:: WHAT THE TASK ASKS ::
Retype each entry. Leave every word as it is.

:: INFORMATION GIVEN ::
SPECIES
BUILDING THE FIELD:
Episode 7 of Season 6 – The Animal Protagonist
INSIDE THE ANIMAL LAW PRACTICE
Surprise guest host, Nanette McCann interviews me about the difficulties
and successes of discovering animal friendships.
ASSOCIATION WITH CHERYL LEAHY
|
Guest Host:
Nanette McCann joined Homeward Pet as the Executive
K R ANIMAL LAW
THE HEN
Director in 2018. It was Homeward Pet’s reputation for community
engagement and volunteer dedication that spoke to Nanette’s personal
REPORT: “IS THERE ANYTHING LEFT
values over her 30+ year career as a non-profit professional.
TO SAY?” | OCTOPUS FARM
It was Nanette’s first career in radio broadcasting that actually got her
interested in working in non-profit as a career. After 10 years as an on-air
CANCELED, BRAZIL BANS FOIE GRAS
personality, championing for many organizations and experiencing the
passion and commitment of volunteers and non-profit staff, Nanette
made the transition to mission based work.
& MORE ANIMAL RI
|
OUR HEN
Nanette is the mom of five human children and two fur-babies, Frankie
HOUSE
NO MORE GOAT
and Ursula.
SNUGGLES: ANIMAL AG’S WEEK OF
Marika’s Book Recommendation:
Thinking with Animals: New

:: EXPECTED ANSWER ::
SPECIES
BUILDING THE FIELD:
Episode 7 of Season 6 – The Animal Protagonist
INSIDE THE ANIMAL LAW PRACTICE
Surprise guest host, Nanette McCann interviews me about the difficulties
and successes of discovering animal friendships.
ASSOCIATION WITH CHERYL LEAHY
|
Guest Host:
Nanette McCann joined Homeward Pet as the Executive
K R ANIMAL LAW
THE HEN
Director in 2018. It was Homeward Pet’s reputation for community
engagement and volunteer dedication that spoke to Nanette’s personal
REPORT: “IS THERE ANYTHING LEFT
values over her 30+ year career as a non-profit professional.
TO SAY?” | OCTOPUS FARM
It was Nanette’s first career in radio broadcasting that actually got her
interested in working in non-profit as a career. After 10 years as an on-air
CANCELED, BRAZIL BANS FOIE GRAS
personality, championing for many organizations and experiencing the
passion and commitment of volunteers and non-profit staff, Nanette
made the transition to mission based work.
& MORE ANIMAL RI
|
OUR HEN
Nanette is the mom of five human children and two fur-babies, Frankie
HOUSE
NO MORE GOAT
and Ursula.
SNUGGLES: ANIMAL AG’S WEEK OF
Marika’s Book Recommendation:
Thinking with Animals: New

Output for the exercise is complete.